Activity> Nothing in the records may be left out or altered; reproduce them all exactly.

Task data>
*** Block opens ***

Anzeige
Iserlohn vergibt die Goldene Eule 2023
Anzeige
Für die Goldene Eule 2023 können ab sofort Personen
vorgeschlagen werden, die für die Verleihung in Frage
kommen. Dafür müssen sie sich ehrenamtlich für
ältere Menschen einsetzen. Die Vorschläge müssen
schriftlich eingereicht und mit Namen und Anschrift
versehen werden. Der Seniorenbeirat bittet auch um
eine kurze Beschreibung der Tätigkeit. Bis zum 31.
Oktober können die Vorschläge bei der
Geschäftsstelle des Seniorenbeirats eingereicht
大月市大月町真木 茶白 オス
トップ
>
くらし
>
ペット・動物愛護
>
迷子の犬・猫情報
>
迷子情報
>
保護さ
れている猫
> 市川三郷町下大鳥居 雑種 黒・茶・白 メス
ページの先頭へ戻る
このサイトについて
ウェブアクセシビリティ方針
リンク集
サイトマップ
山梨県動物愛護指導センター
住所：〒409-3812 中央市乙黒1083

*** Block closes ***

Answer section>
Anzeige
Iserlohn vergibt die Goldene Eule 2023
Anzeige
Für die Goldene Eule 2023 können ab sofort Personen
vorgeschlagen werden, die für die Verleihung in Frage
kommen. Dafür müssen sie sich ehrenamtlich für
ältere Menschen einsetzen. Die Vorschläge müssen
schriftlich eingereicht und mit Namen und Anschrift
versehen werden. Der Seniorenbeirat bittet auch um
eine kurze Beschreibung der Tätigkeit. Bis zum 31.
Oktober können die Vorschläge bei der
Geschäftsstelle des Seniorenbeirats eingereicht
大月市大月町真木 茶白 オス
トップ
>
くらし
>
ペット・動物愛護
>
迷子の犬・猫情報
>
迷子情報
>
保護さ
れている猫
> 市川三郷町下大鳥居 雑種 黒・茶・白 メス
ページの先頭へ戻る
このサイトについて
ウェブアクセシビリティ方針
リンク集
サイトマップ
山梨県動物愛護指導センター
住所：〒409-3812 中央市乙黒1083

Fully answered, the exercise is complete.